Nothing but the text of the records should come back; copy it exactly and leave the pictures out.

[Items listed in a dataset]
————

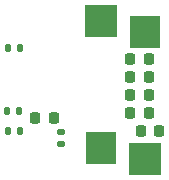
<source format=gbp>
G04 #@! TF.GenerationSoftware,KiCad,Pcbnew,8.0.7-8.0.7-0~ubuntu24.04.1*
G04 #@! TF.CreationDate,2024-12-30T22:58:19-07:00*
G04 #@! TF.ProjectId,DRV8311 Motor Driver,44525638-3331-4312-904d-6f746f722044,V1*
G04 #@! TF.SameCoordinates,Original*
G04 #@! TF.FileFunction,Paste,Bot*
G04 #@! TF.FilePolarity,Positive*
%FSLAX46Y46*%
G04 Gerber Fmt 4.6, Leading zero omitted, Abs format (unit mm)*
G04 Created by KiCad (PCBNEW 8.0.7-8.0.7-0~ubuntu24.04.1) date 2024-12-30 22:58:19*
%MOMM*%
%LPD*%
G01*
G04 APERTURE LIST*
G04 Aperture macros list*
%AMRoundRect*
0 Rectangle with rounded corners*
0 $1 Rounding radius*
0 $2 $3 $4 $5 $6 $7 $8 $9 X,Y pos of 4 corners*
0 Add a 4 corners polygon primitive as box body*
4,1,4,$2,$3,$4,$5,$6,$7,$8,$9,$2,$3,0*
0 Add four circle primitives for the rounded corners*
1,1,$1+$1,$2,$3*
1,1,$1+$1,$4,$5*
1,1,$1+$1,$6,$7*
1,1,$1+$1,$8,$9*
0 Add four rect primitives between the rounded corners*
20,1,$1+$1,$2,$3,$4,$5,0*
20,1,$1+$1,$4,$5,$6,$7,0*
20,1,$1+$1,$6,$7,$8,$9,0*
20,1,$1+$1,$8,$9,$2,$3,0*%
G04 Aperture macros list end*
%ADD10RoundRect,0.135000X-0.135000X-0.185000X0.135000X-0.185000X0.135000X0.185000X-0.135000X0.185000X0*%
%ADD11R,2.500000X2.800000*%
%ADD12RoundRect,0.225000X0.225000X0.250000X-0.225000X0.250000X-0.225000X-0.250000X0.225000X-0.250000X0*%
%ADD13RoundRect,0.140000X-0.170000X0.140000X-0.170000X-0.140000X0.170000X-0.140000X0.170000X0.140000X0*%
%ADD14R,2.800000X2.800000*%
%ADD15RoundRect,0.135000X0.135000X0.185000X-0.135000X0.185000X-0.135000X-0.185000X0.135000X-0.185000X0*%
G04 APERTURE END LIST*
D10*
G04 #@! TO.C,R1*
X165015000Y-105200000D03*
X166035000Y-105200000D03*
G04 #@! TD*
D11*
G04 #@! TO.C,J10*
X176650000Y-96750000D03*
G04 #@! TD*
G04 #@! TO.C,J5*
X172950000Y-106600000D03*
G04 #@! TD*
D12*
G04 #@! TO.C,C4*
X176975000Y-99100000D03*
X175425000Y-99100000D03*
G04 #@! TD*
G04 #@! TO.C,C9*
X176975000Y-103600000D03*
X175425000Y-103600000D03*
G04 #@! TD*
D13*
G04 #@! TO.C,C3*
X169550000Y-105270000D03*
X169550000Y-106230000D03*
G04 #@! TD*
D12*
G04 #@! TO.C,C10*
X177875000Y-105200000D03*
X176325000Y-105200000D03*
G04 #@! TD*
D14*
G04 #@! TO.C,J3*
X176650000Y-107550000D03*
G04 #@! TD*
D12*
G04 #@! TO.C,C8*
X176975000Y-100600000D03*
X175425000Y-100600000D03*
G04 #@! TD*
D14*
G04 #@! TO.C,J11*
X172950000Y-95850000D03*
G04 #@! TD*
D10*
G04 #@! TO.C,R3*
X165090000Y-98100000D03*
X166110000Y-98100000D03*
G04 #@! TD*
D12*
G04 #@! TO.C,C2*
X168925000Y-104050000D03*
X167375000Y-104050000D03*
G04 #@! TD*
G04 #@! TO.C,C5*
X176975000Y-102100000D03*
X175425000Y-102100000D03*
G04 #@! TD*
D15*
G04 #@! TO.C,R2*
X166010000Y-103500000D03*
X164990000Y-103500000D03*
G04 #@! TD*
M02*

</source>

————

--- ANSWER BELOW ---
<source format=gbp>
G04 #@! TF.GenerationSoftware,KiCad,Pcbnew,8.0.7-8.0.7-0~ubuntu24.04.1*
G04 #@! TF.CreationDate,2024-12-30T22:58:19-07:00*
G04 #@! TF.ProjectId,DRV8311 Motor Driver,44525638-3331-4312-904d-6f746f722044,V1*
G04 #@! TF.SameCoordinates,Original*
G04 #@! TF.FileFunction,Paste,Bot*
G04 #@! TF.FilePolarity,Positive*
%FSLAX46Y46*%
G04 Gerber Fmt 4.6, Leading zero omitted, Abs format (unit mm)*
G04 Created by KiCad (PCBNEW 8.0.7-8.0.7-0~ubuntu24.04.1) date 2024-12-30 22:58:19*
%MOMM*%
%LPD*%
G01*
G04 APERTURE LIST*
G04 Aperture macros list*
%AMRoundRect*
0 Rectangle with rounded corners*
0 $1 Rounding radius*
0 $2 $3 $4 $5 $6 $7 $8 $9 X,Y pos of 4 corners*
0 Add a 4 corners polygon primitive as box body*
4,1,4,$2,$3,$4,$5,$6,$7,$8,$9,$2,$3,0*
0 Add four circle primitives for the rounded corners*
1,1,$1+$1,$2,$3*
1,1,$1+$1,$4,$5*
1,1,$1+$1,$6,$7*
1,1,$1+$1,$8,$9*
0 Add four rect primitives between the rounded corners*
20,1,$1+$1,$2,$3,$4,$5,0*
20,1,$1+$1,$4,$5,$6,$7,0*
20,1,$1+$1,$6,$7,$8,$9,0*
20,1,$1+$1,$8,$9,$2,$3,0*%
G04 Aperture macros list end*
%ADD10RoundRect,0.135000X-0.135000X-0.185000X0.135000X-0.185000X0.135000X0.185000X-0.135000X0.185000X0*%
%ADD11R,2.500000X2.800000*%
%ADD12RoundRect,0.225000X0.225000X0.250000X-0.225000X0.250000X-0.225000X-0.250000X0.225000X-0.250000X0*%
%ADD13RoundRect,0.140000X-0.170000X0.140000X-0.170000X-0.140000X0.170000X-0.140000X0.170000X0.140000X0*%
%ADD14R,2.800000X2.800000*%
%ADD15RoundRect,0.135000X0.135000X0.185000X-0.135000X0.185000X-0.135000X-0.185000X0.135000X-0.185000X0*%
G04 APERTURE END LIST*
D10*
G04 #@! TO.C,R1*
X165015000Y-105200000D03*
X166035000Y-105200000D03*
G04 #@! TD*
D11*
G04 #@! TO.C,J10*
X176650000Y-96750000D03*
G04 #@! TD*
G04 #@! TO.C,J5*
X172950000Y-106600000D03*
G04 #@! TD*
D12*
G04 #@! TO.C,C4*
X176975000Y-99100000D03*
X175425000Y-99100000D03*
G04 #@! TD*
G04 #@! TO.C,C9*
X176975000Y-103600000D03*
X175425000Y-103600000D03*
G04 #@! TD*
D13*
G04 #@! TO.C,C3*
X169550000Y-105270000D03*
X169550000Y-106230000D03*
G04 #@! TD*
D12*
G04 #@! TO.C,C10*
X177875000Y-105200000D03*
X176325000Y-105200000D03*
G04 #@! TD*
D14*
G04 #@! TO.C,J3*
X176650000Y-107550000D03*
G04 #@! TD*
D12*
G04 #@! TO.C,C8*
X176975000Y-100600000D03*
X175425000Y-100600000D03*
G04 #@! TD*
D14*
G04 #@! TO.C,J11*
X172950000Y-95850000D03*
G04 #@! TD*
D10*
G04 #@! TO.C,R3*
X165090000Y-98100000D03*
X166110000Y-98100000D03*
G04 #@! TD*
D12*
G04 #@! TO.C,C2*
X168925000Y-104050000D03*
X167375000Y-104050000D03*
G04 #@! TD*
G04 #@! TO.C,C5*
X176975000Y-102100000D03*
X175425000Y-102100000D03*
G04 #@! TD*
D15*
G04 #@! TO.C,R2*
X166010000Y-103500000D03*
X164990000Y-103500000D03*
G04 #@! TD*
M02*

</source>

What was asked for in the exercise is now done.